A mighty transatlantic battle is in prospect over how to regulate artificial intelligence (AI). Donald Trump’s second administration seems sure to opt for the lightest of light touches, influenced by tech tycoon Elon Musk. (If Musk can tear himself away from his bizarre obsession with Britain.) The European Union has already legislated for a far more restrictive approach, with Britain likely to follow a middle way. The sensible aim must be to unleash the creative, social and economic benefits of AI while minimising the harm it may cause if abused or badly handled.
As debate raged about AI regulation, it struck me that many of the arguments deployed for and against AI and tech regulation also played a huge role in shaping the response to the railway revolution in the 19th century.

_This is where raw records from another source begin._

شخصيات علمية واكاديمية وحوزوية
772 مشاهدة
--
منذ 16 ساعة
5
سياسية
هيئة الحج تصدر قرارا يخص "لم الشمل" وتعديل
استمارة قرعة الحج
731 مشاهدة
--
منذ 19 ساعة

The railway age properly began in September 1825 with the opening of the world’s first public railway to use steam locomotives, the Stockton & Darlington Railway in County Durham in the north of England. After the success of the first intercity railway between Liverpool and Manchester, opened in 1830, Britain enjoyed a railway boom, as pioneers planned lines linking major cities – and serving industry, the original purpose of the iron road. By the early 1840s, railway mania had taken over, in a prelude to the dot.com boom at the turn of the 21st century. In 1844, 240 private bills were presented to the British parliament to authorise 2,820 miles of railway. Had all these been built, the £100 million of capital needed represented over one and a half times Britain’s gross domestic product (GDP) for that year. Parliament still approved half these railways.
Anything goes? The heyday of the laissez-fair state
Britain in the 1840s was a firmly non-interventionist state. The dominant philosophy was laissez-faire: small government, low taxes and the free market. Most acts of parliament were private acts to authorise new railways rather than government initiatives. Anyone able to raise money could form a railway company and apply to parliament for permission to build their pet route. The sheer volume of railway business threatened to overwhelm the Westminster legislature. But an attempt to create order by setting up a railway advisory board to vet proposed plans before they reached parliament was short lived, killed by the powerful railway lobby. (And conflicts of interest: 157 out of 658 MPs had financial interests in the railways.) This was Britain’s last chance to create a strategic rail network, deploying investors’ money more efficiently. The failure led to many investors losing most if not all their money on rail schemes that had no hope of success, again pre-empting the dot.com bubble of 1999-2000.